Wednesday, October 3, 2007

An historically bad season

Notre Dame football is making a lot of people happy by the season it is having. Zero and five for the first time in history? how the mighty have fallen. Certainly one would expect ND to do better, after all they hold the most national championships and heisman trophies, and the second-best winning percentage. They have been a major heavyweight on the college football landscape for nearly a hundred years.

Notre Dame fans are trying to deal with this bitter autumn. Some seek a pound of flesh: after watching the Irish lose to Michigan State two weeks ago, one fan struck up a conversation with me where he declared several times that Charlie Weis, our head coach, "has got to go." ESPN agrees--and has pointed out smugly that since ND fired Willingham after three years, surely Weis should (in a fair world) be given the same treatment.
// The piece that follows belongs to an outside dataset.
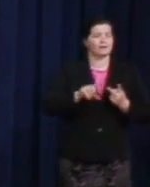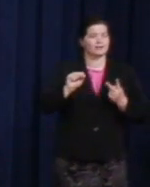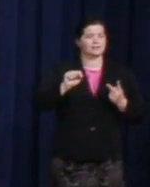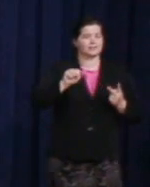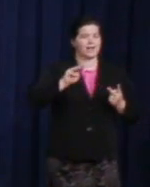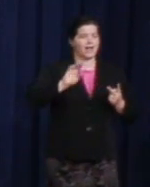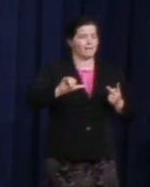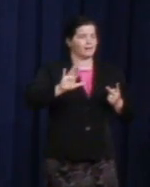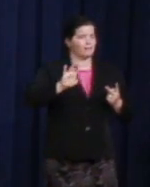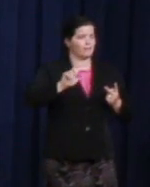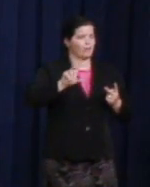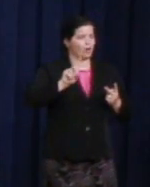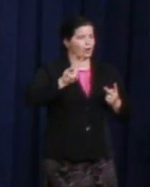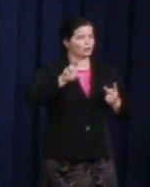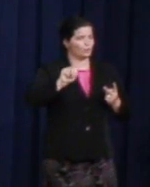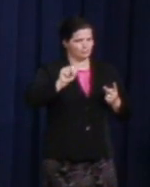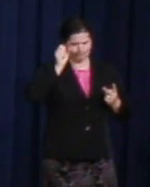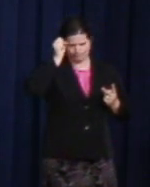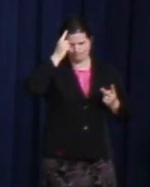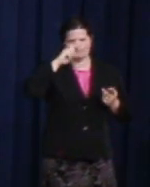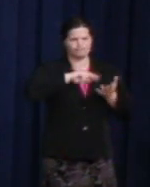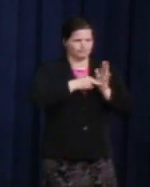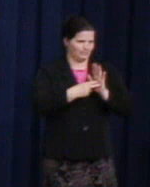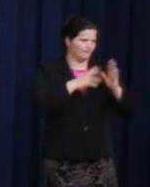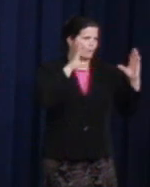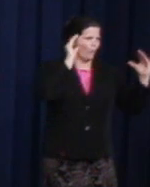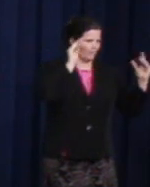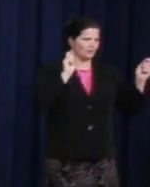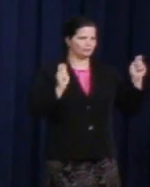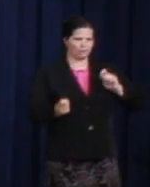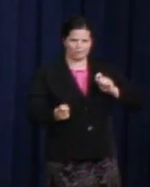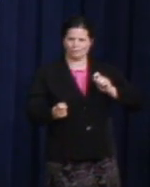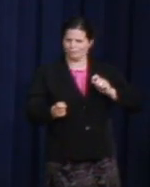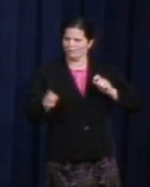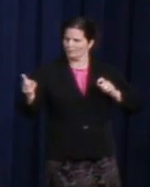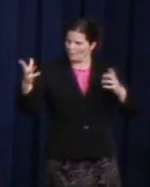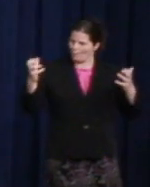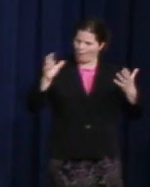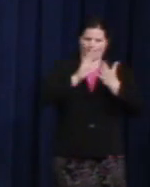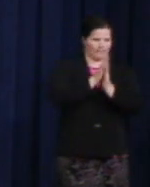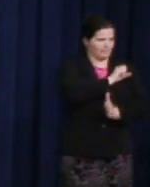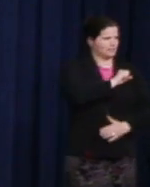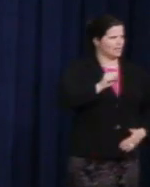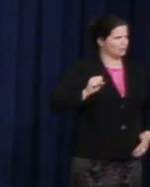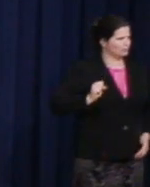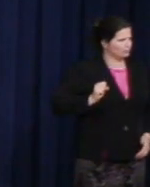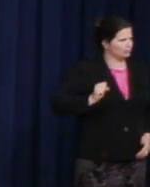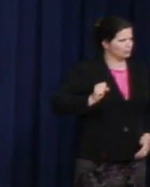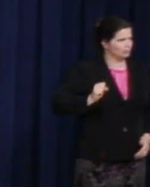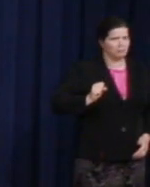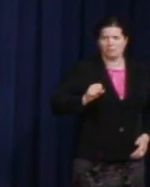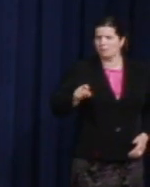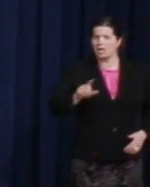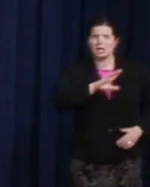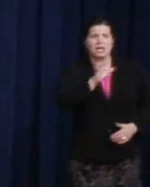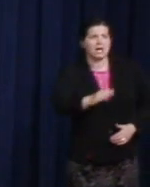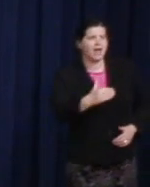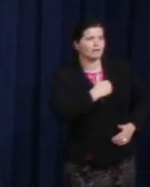She didn't care that there had never been an out LGBT person elected to the U.S. Senate. In her own words, she didn't run to make history.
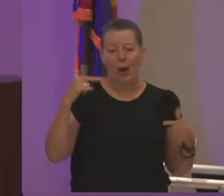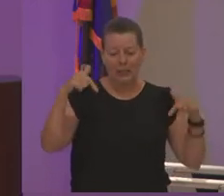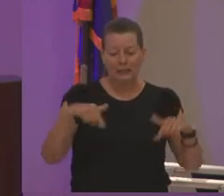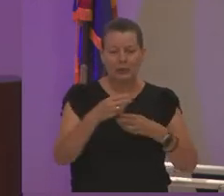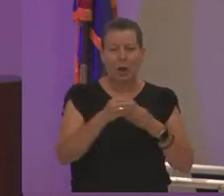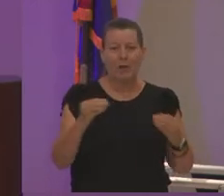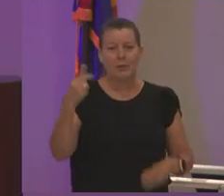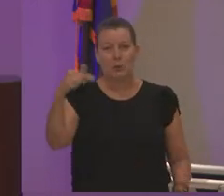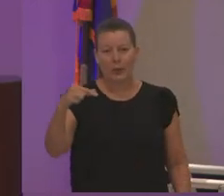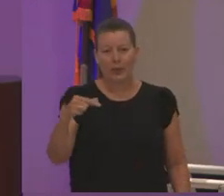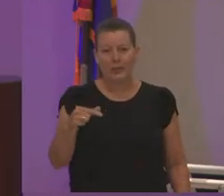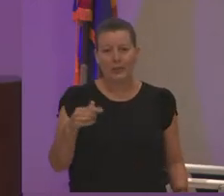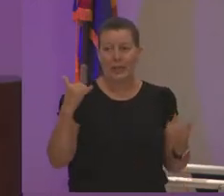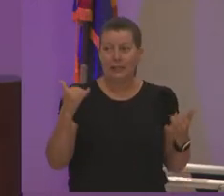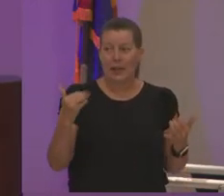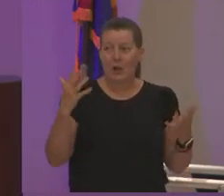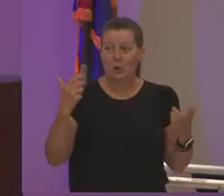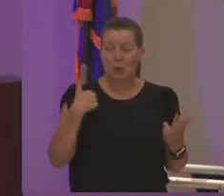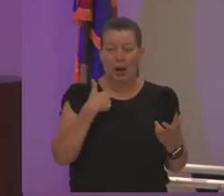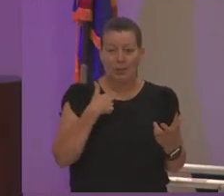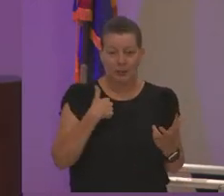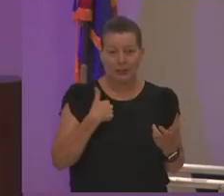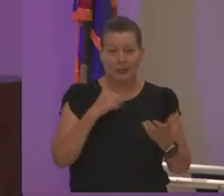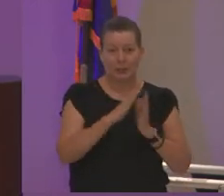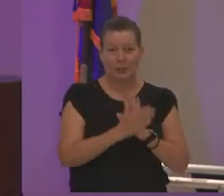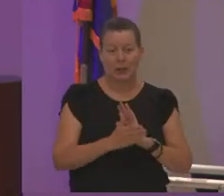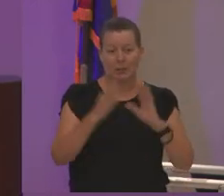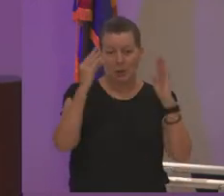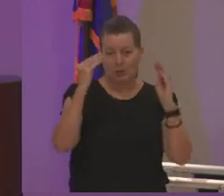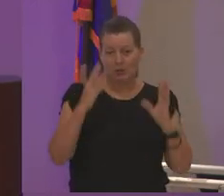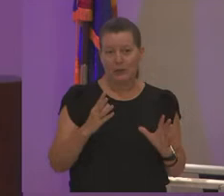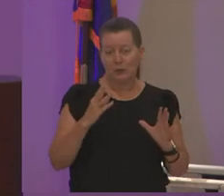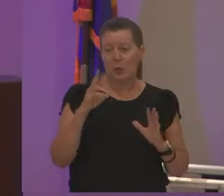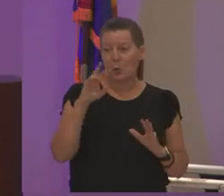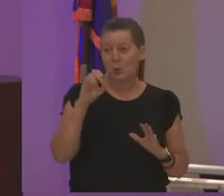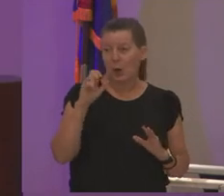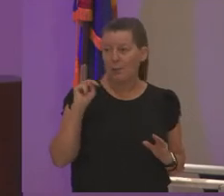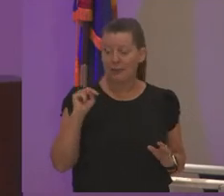saying now you want me to be professor robinson tammy now i'm just wondering how did how did green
This is natural. But I think it is the wrong approach, given that Charlie has a historically inexperienced team. The reasons for and consequences of which are explained very well here. Certainly ND has shown some promise on the gridiron, successfully excecuting long passes, good runs, and solid defence. The consistency required to win football games--and eliminating penalties--will come with more experience. I am far from despair about the state of the Fighting Irish.
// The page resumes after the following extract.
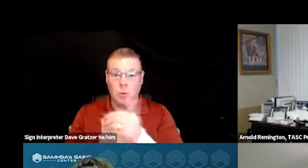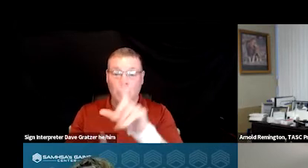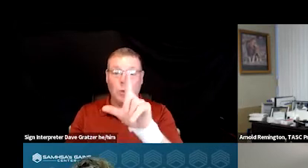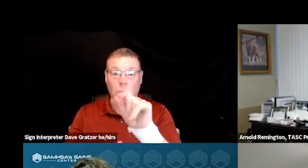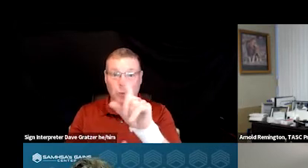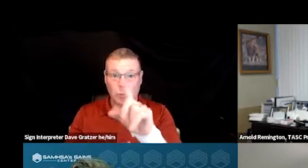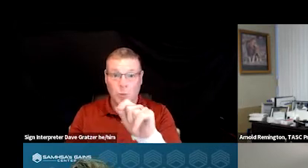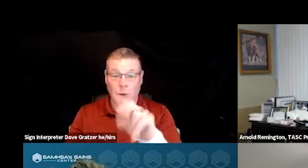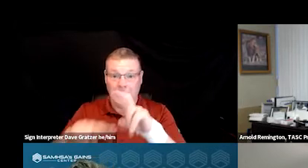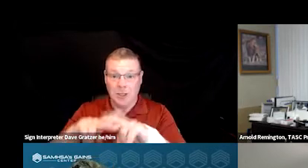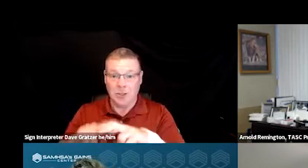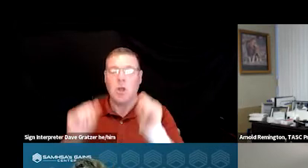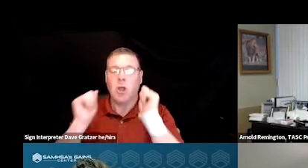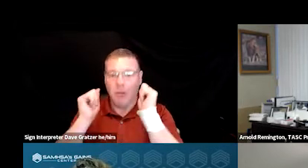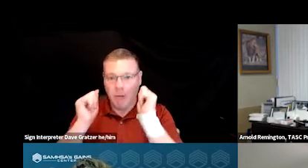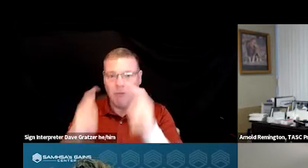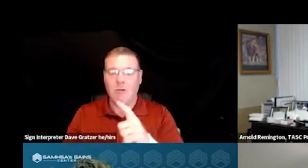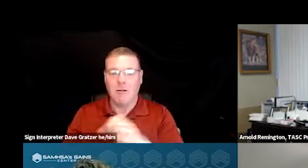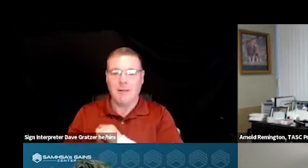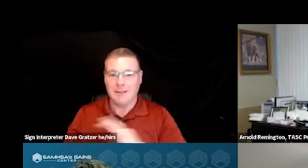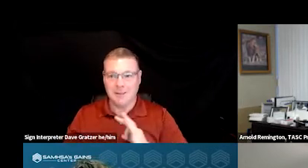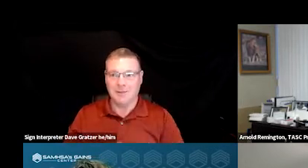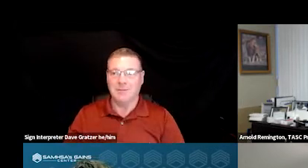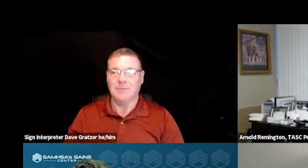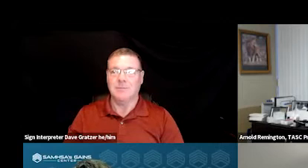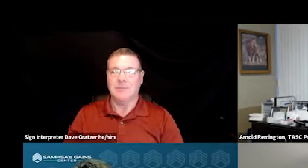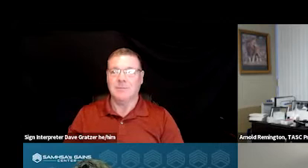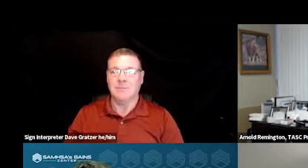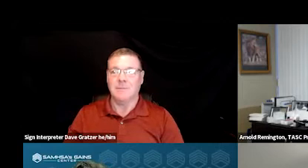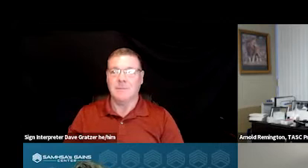We put all of our staff on the unit to do an ongoing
It is more disturbing, however, to find that some Irish fans are developing indifference. They have stopped watching or even following the games, perhaps as a way to insulate themselves from the disappointment of losing. That's understandable, but ultimately wrong. To my mind, we earn the right to be fans in the bad seasons. Solidarity is better developed through adversity and struggle than victory. Of course, one could argue that these fans are still supporting the team internally. But a great pope once said that love is mere sentimentality without sacrifice, and I think that "supporting a team" means making the sacrifice to follow the team, or at least continue to support them. To become indifferent is to abandon them.

Now I have made the argument before that we take football so seriously at Notre Dame because it represents everything we strive for at the university: excellence and righteousness. Though love and responsibility for a football team is far less important than most other obligations we contract during our lives, abandoning it when it ceases to be valuable, or pleasurable, or successful speaks poorly of our ability to support anything else we love. For us fans, Notre Dame should be our football team, win or lose. And when responding to any comments made about this terrible season--whether good-natured cracks to dark, sincere joy at our predicament--we should always make clear that we care deeply enough about this team to feel strongly disappointed (or excited, if fortune turns).